Excerpts from segmentation records:
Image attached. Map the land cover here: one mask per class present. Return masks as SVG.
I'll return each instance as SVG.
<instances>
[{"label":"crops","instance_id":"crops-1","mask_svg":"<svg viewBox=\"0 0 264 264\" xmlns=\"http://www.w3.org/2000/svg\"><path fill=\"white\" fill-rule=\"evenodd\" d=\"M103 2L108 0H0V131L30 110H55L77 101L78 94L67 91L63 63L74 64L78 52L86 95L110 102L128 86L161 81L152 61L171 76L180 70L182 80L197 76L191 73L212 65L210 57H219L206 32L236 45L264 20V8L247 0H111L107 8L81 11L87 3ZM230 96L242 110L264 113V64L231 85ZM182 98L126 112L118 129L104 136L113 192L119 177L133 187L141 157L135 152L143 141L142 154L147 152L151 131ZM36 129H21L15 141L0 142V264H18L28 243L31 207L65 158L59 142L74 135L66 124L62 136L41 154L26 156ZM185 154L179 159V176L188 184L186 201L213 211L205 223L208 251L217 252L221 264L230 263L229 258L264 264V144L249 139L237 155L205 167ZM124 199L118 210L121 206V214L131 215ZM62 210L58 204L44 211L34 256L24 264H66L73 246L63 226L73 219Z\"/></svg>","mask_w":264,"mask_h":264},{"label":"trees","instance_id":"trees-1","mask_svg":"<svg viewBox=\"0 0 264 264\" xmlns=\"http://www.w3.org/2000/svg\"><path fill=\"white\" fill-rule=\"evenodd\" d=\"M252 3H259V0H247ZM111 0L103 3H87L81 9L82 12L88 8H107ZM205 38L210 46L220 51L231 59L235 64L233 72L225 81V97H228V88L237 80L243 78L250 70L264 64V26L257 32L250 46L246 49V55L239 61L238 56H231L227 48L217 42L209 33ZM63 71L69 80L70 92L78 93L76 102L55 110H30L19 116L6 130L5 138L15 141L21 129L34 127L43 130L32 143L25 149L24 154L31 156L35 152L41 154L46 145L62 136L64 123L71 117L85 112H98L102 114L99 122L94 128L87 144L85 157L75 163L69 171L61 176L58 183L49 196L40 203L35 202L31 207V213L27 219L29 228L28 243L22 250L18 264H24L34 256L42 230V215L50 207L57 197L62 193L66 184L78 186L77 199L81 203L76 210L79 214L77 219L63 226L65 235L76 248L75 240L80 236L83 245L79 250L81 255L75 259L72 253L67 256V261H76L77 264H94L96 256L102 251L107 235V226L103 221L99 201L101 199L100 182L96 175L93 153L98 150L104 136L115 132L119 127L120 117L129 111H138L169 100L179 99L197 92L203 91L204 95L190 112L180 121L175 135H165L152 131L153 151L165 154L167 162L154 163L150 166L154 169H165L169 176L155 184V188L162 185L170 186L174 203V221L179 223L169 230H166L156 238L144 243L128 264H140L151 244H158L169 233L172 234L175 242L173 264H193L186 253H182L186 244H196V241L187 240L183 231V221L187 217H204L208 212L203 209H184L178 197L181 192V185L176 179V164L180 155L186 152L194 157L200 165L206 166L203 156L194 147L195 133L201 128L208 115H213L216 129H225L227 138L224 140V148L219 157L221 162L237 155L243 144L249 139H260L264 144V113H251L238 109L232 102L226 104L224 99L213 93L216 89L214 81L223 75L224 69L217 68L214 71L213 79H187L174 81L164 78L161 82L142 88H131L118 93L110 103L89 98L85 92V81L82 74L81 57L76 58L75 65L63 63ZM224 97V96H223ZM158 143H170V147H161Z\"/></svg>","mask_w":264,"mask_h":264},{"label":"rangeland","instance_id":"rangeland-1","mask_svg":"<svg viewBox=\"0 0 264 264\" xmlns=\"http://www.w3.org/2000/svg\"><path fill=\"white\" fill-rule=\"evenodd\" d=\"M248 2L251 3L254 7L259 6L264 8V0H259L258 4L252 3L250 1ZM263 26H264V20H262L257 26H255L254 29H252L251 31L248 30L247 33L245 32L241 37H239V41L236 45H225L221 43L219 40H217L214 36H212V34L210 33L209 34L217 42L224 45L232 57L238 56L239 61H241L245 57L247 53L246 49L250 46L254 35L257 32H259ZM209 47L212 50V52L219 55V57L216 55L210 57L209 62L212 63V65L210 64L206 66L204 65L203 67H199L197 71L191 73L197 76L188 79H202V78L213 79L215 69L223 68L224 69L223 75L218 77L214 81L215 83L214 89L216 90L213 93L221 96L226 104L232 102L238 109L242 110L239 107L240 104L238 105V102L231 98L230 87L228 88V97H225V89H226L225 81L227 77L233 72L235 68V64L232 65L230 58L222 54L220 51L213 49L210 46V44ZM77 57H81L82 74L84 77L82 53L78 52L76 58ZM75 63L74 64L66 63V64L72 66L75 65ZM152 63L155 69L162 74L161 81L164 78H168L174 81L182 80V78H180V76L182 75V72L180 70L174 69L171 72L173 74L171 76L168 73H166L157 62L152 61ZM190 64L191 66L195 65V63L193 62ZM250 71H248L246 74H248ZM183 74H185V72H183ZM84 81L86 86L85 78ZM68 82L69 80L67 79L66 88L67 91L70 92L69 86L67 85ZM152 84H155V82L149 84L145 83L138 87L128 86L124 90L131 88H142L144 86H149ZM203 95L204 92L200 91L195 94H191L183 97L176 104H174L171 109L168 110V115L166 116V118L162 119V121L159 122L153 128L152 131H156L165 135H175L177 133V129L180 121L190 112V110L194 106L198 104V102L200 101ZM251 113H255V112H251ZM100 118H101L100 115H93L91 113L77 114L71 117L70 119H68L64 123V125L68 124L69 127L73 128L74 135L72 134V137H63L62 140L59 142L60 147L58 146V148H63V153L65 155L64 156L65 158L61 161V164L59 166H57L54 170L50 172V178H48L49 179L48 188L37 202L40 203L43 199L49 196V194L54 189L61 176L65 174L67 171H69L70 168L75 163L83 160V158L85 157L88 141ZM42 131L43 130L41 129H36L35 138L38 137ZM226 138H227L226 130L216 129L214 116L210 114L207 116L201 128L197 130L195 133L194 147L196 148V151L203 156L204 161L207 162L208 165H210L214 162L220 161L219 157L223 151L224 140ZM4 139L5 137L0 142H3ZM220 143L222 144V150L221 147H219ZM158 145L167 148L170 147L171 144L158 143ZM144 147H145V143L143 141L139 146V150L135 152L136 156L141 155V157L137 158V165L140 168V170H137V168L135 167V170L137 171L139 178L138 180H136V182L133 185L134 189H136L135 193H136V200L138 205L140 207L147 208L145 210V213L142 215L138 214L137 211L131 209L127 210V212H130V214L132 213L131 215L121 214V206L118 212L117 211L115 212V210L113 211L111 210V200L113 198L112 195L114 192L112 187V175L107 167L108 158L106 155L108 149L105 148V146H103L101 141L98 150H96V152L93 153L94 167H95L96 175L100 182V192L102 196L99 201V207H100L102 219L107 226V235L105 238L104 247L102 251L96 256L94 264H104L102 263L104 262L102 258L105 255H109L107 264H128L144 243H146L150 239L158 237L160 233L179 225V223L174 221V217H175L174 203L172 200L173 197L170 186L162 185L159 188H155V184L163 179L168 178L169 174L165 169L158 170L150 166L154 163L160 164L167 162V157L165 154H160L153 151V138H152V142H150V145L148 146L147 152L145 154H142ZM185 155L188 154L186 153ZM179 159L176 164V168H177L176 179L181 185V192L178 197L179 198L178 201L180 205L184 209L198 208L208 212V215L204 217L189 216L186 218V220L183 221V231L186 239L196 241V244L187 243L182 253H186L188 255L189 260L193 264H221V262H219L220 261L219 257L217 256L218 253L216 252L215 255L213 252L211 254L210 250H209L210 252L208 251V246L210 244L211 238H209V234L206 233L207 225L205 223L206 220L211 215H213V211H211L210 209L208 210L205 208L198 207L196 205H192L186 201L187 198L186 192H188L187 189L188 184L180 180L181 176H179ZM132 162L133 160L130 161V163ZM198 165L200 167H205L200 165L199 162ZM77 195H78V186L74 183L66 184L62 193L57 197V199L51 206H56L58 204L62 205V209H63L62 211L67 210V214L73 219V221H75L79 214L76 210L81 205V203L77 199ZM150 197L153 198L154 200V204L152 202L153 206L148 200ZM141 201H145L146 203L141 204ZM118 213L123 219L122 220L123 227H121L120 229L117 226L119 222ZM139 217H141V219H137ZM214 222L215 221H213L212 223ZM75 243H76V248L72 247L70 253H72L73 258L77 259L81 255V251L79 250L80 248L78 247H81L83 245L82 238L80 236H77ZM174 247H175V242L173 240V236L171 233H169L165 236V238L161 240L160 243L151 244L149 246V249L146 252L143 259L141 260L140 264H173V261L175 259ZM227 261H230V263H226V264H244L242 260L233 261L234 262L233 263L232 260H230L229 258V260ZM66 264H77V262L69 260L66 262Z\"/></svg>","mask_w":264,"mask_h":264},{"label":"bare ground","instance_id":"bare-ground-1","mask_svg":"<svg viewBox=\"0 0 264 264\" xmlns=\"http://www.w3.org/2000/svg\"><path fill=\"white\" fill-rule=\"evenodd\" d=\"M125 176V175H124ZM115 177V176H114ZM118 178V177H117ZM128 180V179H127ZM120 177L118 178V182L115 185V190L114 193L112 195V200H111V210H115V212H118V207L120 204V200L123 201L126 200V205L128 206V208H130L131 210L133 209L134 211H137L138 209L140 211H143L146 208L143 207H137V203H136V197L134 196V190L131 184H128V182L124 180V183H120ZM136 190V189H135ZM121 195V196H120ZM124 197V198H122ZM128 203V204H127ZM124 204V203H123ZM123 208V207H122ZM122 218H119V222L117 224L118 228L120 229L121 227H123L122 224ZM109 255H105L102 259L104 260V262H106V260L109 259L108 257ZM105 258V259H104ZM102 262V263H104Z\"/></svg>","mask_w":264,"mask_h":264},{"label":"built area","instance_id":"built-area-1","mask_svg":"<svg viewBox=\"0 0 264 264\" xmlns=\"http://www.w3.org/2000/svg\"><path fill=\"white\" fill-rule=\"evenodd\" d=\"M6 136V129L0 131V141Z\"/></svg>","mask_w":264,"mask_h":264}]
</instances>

§ EXERCISE DESCRIPTION
Format the lines of the entries above as a JSON list of strings, one string per line, starting with the first line and ending with the line that contains "<instances>", both included. Leave out any blank lines.

§ THE REPLY
[
  "Image attached. Map the land cover here: one mask per class present. Return masks as SVG.",
  "I'll return each instance as SVG.",
  "<instances>"
]